The Christmas Eve repair job was completed in 7 hours, 30 minutes and was routine except for the ammonia leak. Mastracchio and Hopkins had to undergo ammonia decontamination procedures afterward, but the leak also created something unexpected.

"We actually had an ammonia snowstorm in space during the spacewalk. It reminded me of my days back up in the northeast, looking at the snow. It definitely was quite the experience," Mastracchio said.

Christmas Tree
Commander Gerald Carr, Pilot William Pogue and Scientist Edward Gibson made a Christmas tree using cans aboard the Skylab in 1973. NASA

Mastracchio's Christmas Eve spacewalk continued the legacy of memorable moments in space that began with Apollo 8 in 1968. Apollo 8 was the first manned mission to the moon. Commander Frank Borman, Command Module Pilot James Lovell and Lunar Module Pilot William Anders were the first to leave Earth's orbit, enter the moon's orbit and return safely back to the planet.

Apollo 8
A Christmas Eve Earthrise taken by Apollo 8 commander Frank Borman, Command Module Pilot Jim Lovell and Lunar Module Pilot William Anders on Dec. 24, 1968. NASA

NASA scheduled a broadcast from space for Christmas Eve, but the crew received no instructions on what to show or read. "We were told that on Christmas Eve we would have the largest audience that had ever listened to a human voice," Borman said. The astronauts chose to read the first 10 verses of Genesis while broadcasting images of the moon.

Expedition 39 ended on May 13, 2014, and Mastracchio returned to Earth.

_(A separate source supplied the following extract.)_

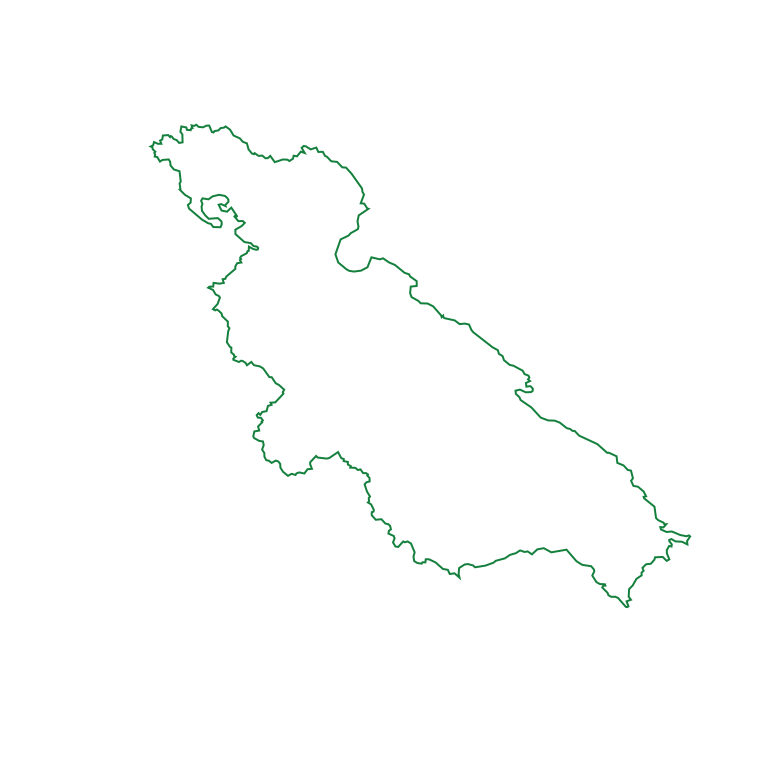 Ifanadiana, Vatovavy-Fitovinany, Madagascar, rotated 312°
{"feature_id": "10022922B31790128040616", "entity_name": "Ifanadiana", "entity_type": "district", "adm_level": 2, "iso_a3": "MDG", "parent_name": "Madagascar", "parent_adm1": "Vatovavy-Fitovinany", "projection": "natural_earth1", "projection_center": [47.619, -21.071], "detail": "fine", "context": "isolated", "style": "outline", "palette": "green", "viewbox_px": 768, "rotation_deg": 312, "n_neighbors": 0, "source": "geoboundaries", "source_scale": "gbopen_adm2", "svg_char_len": 6111}
<svg xmlns="http://www.w3.org/2000/svg" viewBox="0 0 768 768"><g transform="rotate(312 384 384)"><path d="M281.2,478.3L282.7,481.1L282.6,483.6L280.6,486.4L278.2,485.9L275.8,487.4L277.6,493.0L276.3,495.2L272.3,496.7L270.9,501.2L272.4,503.6L279.8,503.6L280.3,505.4L282.8,506.9L283.5,510.8L279.5,519.3L275.3,521.5L272.6,525.0L273.3,528.6L275.7,532.2L277.3,531.9L279.1,534.1L281.7,532.3L283.8,534.6L285.9,541.7L286.0,551.6L288.6,555.8L286.8,560.0L290.5,563.1L290.6,569.7L292.6,566.7L297.5,563.0L303.8,564.7L306.3,566.8L308.8,571.7L308.7,574.3L316.9,580.9L324.6,585.0L327.3,585.3L335.3,590.5L341.4,592.0L346.5,595.2L351.4,596.5L353.2,600.8L355.7,602.8L356.4,607.9L363.7,608.6L368.9,612.6L370.9,621.0L383.0,630.5L381.1,645.5L381.6,648.8L382.3,652.4L387.2,659.9L386.6,664.2L385.5,665.6L381.0,667.0L378.9,674.4L379.8,678.3L383.0,682.2L382.3,683.4L381.0,681.9L378.8,682.4L378.4,689.9L377.2,692.1L377.9,695.3L380.7,698.4L381.6,701.1L380.2,712.9L381.1,714.2L382.4,714.4L384.8,709.7L388.9,711.9L389.6,708.2L395.6,703.4L400.7,703.6L408.2,702.0L414.2,703.5L416.2,701.6L418.9,701.9L420.3,699.1L425.4,699.4L429.0,702.6L434.4,702.5L436.6,701.4L442.0,706.9L441.7,712.4L444.6,713.4L447.4,707.6L449.8,705.3L454.5,704.3L455.6,706.4L457.4,705.2L458.1,701.2L459.1,700.3L461.1,701.4L462.1,706.0L466.2,711.0L467.8,716.8L470.1,714.3L475.6,713.5L475.5,711.9L473.2,710.6L470.0,705.2L467.0,696.6L463.1,693.0L461.2,687.1L462.6,685.1L464.4,687.6L468.7,687.6L467.4,686.1L468.0,684.7L466.3,678.9L466.4,675.9L473.8,667.1L473.1,653.8L473.9,652.5L475.9,653.9L477.8,649.0L477.6,641.5L475.2,637.5L477.4,632.4L480.5,632.1L484.9,625.5L483.2,622.6L483.8,616.5L481.5,610.2L485.9,605.2L483.4,597.1L482.2,595.9L482.1,582.8L476.2,563.6L476.7,557.1L475.3,555.5L475.1,552.4L473.5,549.4L472.9,540.4L471.0,535.4L466.8,530.4L463.9,523.0L465.2,509.2L463.5,496.2L464.8,493.5L464.9,488.6L467.1,486.2L470.8,488.8L472.7,494.9L476.4,498.7L478.3,499.1L480.0,497.9L480.4,495.2L480.1,493.9L477.3,491.6L479.7,488.8L483.9,490.5L483.8,487.9L486.1,487.7L486.9,485.8L485.4,481.8L486.7,478.2L484.2,468.0L482.3,464.6L482.0,457.1L484.1,453.5L483.3,449.2L485.3,446.0L483.9,440.0L482.2,416.0L482.6,412.9L485.1,407.4L483.0,403.7L479.1,400.1L478.6,394.0L473.5,385.1L473.3,383.7L474.4,382.2L472.3,382.1L473.2,380.4L474.6,368.6L473.0,362.6L468.5,357.2L468.8,354.3L467.0,346.3L469.0,342.6L474.3,338.7L478.7,342.7L482.3,339.5L481.4,331.4L482.3,329.3L480.4,324.9L479.8,312.5L477.7,306.4L476.8,299.3L473.8,297.4L469.7,289.9L459.7,293.6L452.9,291.1L447.5,286.5L444.9,282.6L444.1,279.3L443.7,268.7L447.9,261.1L462.5,255.0L470.4,258.3L474.0,258.4L481.6,261.0L483.9,259.7L487.1,255.5L492.4,252.4L503.8,255.2L503.3,254.0L504.8,248.6L502.7,245.8L511.4,242.4L512.4,239.4L514.6,236.8L518.6,219.0L519.4,211.0L517.1,208.0L517.7,200.6L514.2,195.7L514.7,189.9L514.1,187.4L515.6,183.2L512.5,179.9L514.4,175.5L509.3,172.5L508.3,166.8L507.0,165.0L504.4,164.8L502.6,170.5L501.0,166.7L495.0,167.0L493.2,164.1L490.6,165.6L486.4,164.5L486.1,162.2L483.3,158.7L475.8,154.4L477.4,146.8L474.2,146.6L472.4,144.8L472.3,140.7L469.6,138.2L469.0,133.4L467.8,133.6L466.9,131.6L467.7,126.4L471.1,121.1L469.5,116.9L470.1,112.5L468.0,105.9L470.0,99.4L469.4,93.9L467.5,93.6L464.9,91.4L461.6,91.2L458.5,88.8L456.9,89.0L456.1,87.5L459.1,81.2L457.1,79.1L453.7,77.8L451.0,74.1L451.1,71.1L448.8,70.2L447.4,68.0L446.0,70.5L445.0,69.7L443.3,70.5L441.0,67.5L442.4,65.4L439.8,61.1L435.2,63.9L434.6,67.1L428.8,72.6L426.1,70.5L426.5,66.6L425.3,63.7L425.9,60.9L425.5,59.6L424.3,59.8L424.6,57.1L420.7,53.4L417.4,55.6L415.1,54.7L413.5,57.8L411.3,55.4L409.9,51.2L407.0,52.7L404.4,51.7L405.0,53.4L403.7,55.1L403.6,58.7L402.0,58.7L401.3,60.5L399.6,61.4L400.9,63.7L399.4,68.7L402.2,69.4L406.8,73.7L406.1,76.3L403.6,79.1L402.8,84.2L405.3,89.7L398.4,97.5L396.3,97.9L392.6,102.3L391.8,102.0L391.4,109.5L392.7,116.3L389.4,118.9L385.8,118.5L383.9,121.8L384.4,139.0L385.8,145.8L387.2,148.2L386.4,152.1L391.1,157.6L394.4,156.4L396.1,154.3L396.1,149.5L389.5,143.2L389.7,138.5L390.9,132.9L393.9,129.6L396.3,128.6L397.8,125.5L400.5,124.9L403.8,130.0L408.8,131.1L414.2,134.8L417.3,139.9L417.4,142.5L417.0,144.8L415.3,146.5L410.7,146.3L410.2,147.2L408.7,142.6L406.6,141.2L404.2,147.2L407.0,152.0L412.9,152.5L410.2,163.2L409.6,160.8L408.4,160.8L407.6,166.8L410.6,170.0L410.6,172.7L406.4,172.6L399.2,170.3L396.0,173.3L396.1,185.3L399.6,190.8L399.2,194.7L401.1,197.7L400.9,199.5L399.6,200.2L398.3,199.3L396.7,196.3L395.7,191.7L392.4,194.4L391.3,193.7L389.4,194.5L383.2,192.3L381.4,192.7L381.3,194.1L379.7,194.0L378.8,196.7L375.6,194.1L371.9,194.8L370.1,196.5L358.2,194.9L356.0,195.7L353.9,194.0L351.9,197.3L348.5,194.6L345.1,189.7L342.1,191.9L339.5,189.1L337.9,188.9L339.5,194.0L337.9,198.9L338.9,202.4L338.5,204.2L332.1,206.8L325.2,206.8L325.7,209.2L327.5,210.0L327.8,212.3L327.7,216.1L326.1,218.5L325.9,226.2L322.4,229.3L322.0,231.8L319.0,232.9L309.9,239.3L308.5,244.7L308.9,246.2L305.2,249.4L305.4,252.8L304.4,254.1L304.9,255.4L302.0,255.0L301.2,255.9L303.3,261.5L305.8,262.3L306.5,263.6L307.1,267.1L306.2,269.6L311.6,270.6L311.0,274.8L314.1,280.2L314.7,283.9L312.4,294.2L313.9,296.0L312.1,303.0L313.0,306.7L313.0,313.6L310.1,314.3L309.6,315.7L297.6,315.5L294.2,312.2L293.3,314.4L290.1,312.4L285.2,314.9L281.7,312.2L278.3,312.7L278.4,310.3L275.7,310.2L274.6,312.7L276.5,315.2L275.9,318.3L274.3,318.2L274.1,319.1L268.2,318.8L265.9,322.4L262.0,319.4L257.6,321.9L256.9,323.6L258.2,329.3L260.3,332.5L258.1,335.5L253.7,337.3L252.6,341.3L250.0,343.7L248.6,347.5L249.9,349.7L250.2,353.3L254.6,354.8L255.7,357.2L255.2,360.3L252.5,363.0L251.2,367.8L251.5,374.1L255.4,375.4L257.2,379.1L259.0,378.8L261.5,380.1L264.2,384.7L269.5,384.2L272.7,387.2L275.1,382.6L276.6,381.5L285.1,381.7L284.9,383.8L290.2,391.3L292.5,392.9L302.7,395.4L300.3,401.8L301.3,404.4L299.7,405.6L301.9,409.3L300.0,411.0L300.7,414.4L299.3,414.9L302.5,418.8L302.6,422.1L304.8,423.7L303.8,428.2L305.8,430.3L306.0,432.7L304.8,432.8L304.5,436.1L302.0,438.5L299.1,436.7L296.5,436.7L292.7,443.3L291.0,448.9L289.0,449.0L286.9,451.4L285.2,451.3L285.9,455.0L283.6,460.8L282.1,461.6L280.6,460.7L278.3,462.6L277.6,468.7L281.8,472.6L281.2,478.3Z" fill="none" stroke="#15803d" stroke-width="2"/></g></svg>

Expedition 42 will spend the 2014 holidays aboard the space station. NASA astronaut Barry Wilmore is serving as commander, and the crew will likely get together for dinner to celebrate Christmas.

"Whenever there’s a holiday on the U.S. side, or if it was a crew member’s birthday or anything like that or on the weekends, we’d get together. All six of us -- including the three Russians, two Americans and Koichi, my Japanese crew mate -- we’d get together once or twice a week and have dinner together and also on special occasions such as Christmas or Russian holiday," Mastracchio said during an earlier interview with IBTimes.